I want to start reading again. The last book I read was one of Nicole Jordan's erotica. That was last year. I can't even remember the name. That should tell you how detached I was and still am. I'm hiding behind writing, I know. I need to do better but I'm mostly exhausted. You know when believers say 'the spirit is willing but the flesh is weak.' It's that bad.

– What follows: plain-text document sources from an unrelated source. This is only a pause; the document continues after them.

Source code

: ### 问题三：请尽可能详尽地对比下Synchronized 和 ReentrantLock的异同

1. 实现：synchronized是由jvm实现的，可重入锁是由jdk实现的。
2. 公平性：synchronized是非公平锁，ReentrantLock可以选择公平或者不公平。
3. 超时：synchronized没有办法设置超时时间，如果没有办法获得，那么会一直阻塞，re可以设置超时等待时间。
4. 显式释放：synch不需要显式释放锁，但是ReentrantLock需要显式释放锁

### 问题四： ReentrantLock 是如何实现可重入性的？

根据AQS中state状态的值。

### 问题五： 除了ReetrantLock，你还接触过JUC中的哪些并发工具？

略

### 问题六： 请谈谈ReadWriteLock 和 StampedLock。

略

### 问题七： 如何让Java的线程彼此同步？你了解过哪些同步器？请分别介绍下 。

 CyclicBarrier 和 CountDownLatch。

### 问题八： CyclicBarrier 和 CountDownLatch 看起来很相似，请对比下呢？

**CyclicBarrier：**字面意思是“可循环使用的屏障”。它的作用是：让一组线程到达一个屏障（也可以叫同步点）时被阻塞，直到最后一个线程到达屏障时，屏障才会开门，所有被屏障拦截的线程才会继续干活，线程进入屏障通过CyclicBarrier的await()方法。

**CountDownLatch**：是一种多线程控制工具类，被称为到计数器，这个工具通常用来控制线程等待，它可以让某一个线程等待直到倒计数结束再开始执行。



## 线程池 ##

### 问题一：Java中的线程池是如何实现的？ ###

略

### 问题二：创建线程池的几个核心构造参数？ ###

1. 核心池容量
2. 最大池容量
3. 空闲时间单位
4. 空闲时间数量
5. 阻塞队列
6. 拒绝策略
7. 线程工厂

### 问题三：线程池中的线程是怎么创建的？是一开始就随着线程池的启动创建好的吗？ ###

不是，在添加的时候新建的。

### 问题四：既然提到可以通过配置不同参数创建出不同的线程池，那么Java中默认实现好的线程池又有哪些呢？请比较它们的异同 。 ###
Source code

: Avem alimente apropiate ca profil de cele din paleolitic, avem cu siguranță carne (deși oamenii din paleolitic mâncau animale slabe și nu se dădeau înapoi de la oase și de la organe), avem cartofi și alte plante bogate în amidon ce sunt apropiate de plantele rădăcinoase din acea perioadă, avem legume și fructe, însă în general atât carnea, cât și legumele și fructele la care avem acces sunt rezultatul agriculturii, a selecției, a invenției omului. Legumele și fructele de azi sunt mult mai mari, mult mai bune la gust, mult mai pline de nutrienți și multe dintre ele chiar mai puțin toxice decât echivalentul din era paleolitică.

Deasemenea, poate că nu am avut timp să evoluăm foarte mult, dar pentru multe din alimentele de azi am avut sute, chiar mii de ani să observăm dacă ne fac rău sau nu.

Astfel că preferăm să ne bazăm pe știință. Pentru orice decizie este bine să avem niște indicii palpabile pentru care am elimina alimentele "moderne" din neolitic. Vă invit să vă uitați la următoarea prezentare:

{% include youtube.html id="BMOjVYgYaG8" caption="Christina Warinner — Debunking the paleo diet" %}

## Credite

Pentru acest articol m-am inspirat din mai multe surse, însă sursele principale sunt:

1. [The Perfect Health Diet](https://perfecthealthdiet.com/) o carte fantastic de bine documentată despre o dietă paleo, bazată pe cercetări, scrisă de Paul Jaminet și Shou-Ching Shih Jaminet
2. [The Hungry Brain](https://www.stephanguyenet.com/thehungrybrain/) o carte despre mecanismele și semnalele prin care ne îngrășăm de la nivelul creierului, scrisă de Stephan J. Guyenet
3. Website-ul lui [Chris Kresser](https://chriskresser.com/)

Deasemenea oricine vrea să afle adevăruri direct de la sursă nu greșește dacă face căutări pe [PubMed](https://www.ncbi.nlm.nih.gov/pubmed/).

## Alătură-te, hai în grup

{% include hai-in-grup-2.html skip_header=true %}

There was a time I used to get this blank flashes, like a spell. It would last for a few minutes before disappearing again. Those short periods, I would feel absolutely nothing, like I wasn't present in this world anymore. This isn't like when you try to shut everything out or when you tell your thoughts and your brain to quiet down because you want some peace. It's absolutely different. If anything happens to you at that moment, you won't feel anything. But there must be some awareness. Otherwise, I wouldn't remember. Not sure that explains anything

They say you can pray to a god
With head bowed
And eyes closed in concentration
But you have questions
So you keep your head straight
You look the god in the eye
While you await your answers
You're torn between touching
His feet for blessings
Kneeling with prayer beads between your fingers
And make offerings with oil lamps
Either way, you want answers

I don't know how long I have before things can be right, if not completely, then to some extent. I feel like the universe is shutting me out all the more with each passing day. I swallow it because like I said in the beginning, I have responsibilities. Honestly, I haven't been this afraid before. The end and the answers to this scares the hell out of me. I can't even connect with the people I love anymore.

If you're still here, say a word of prayer for me. I hope your day is beautiful.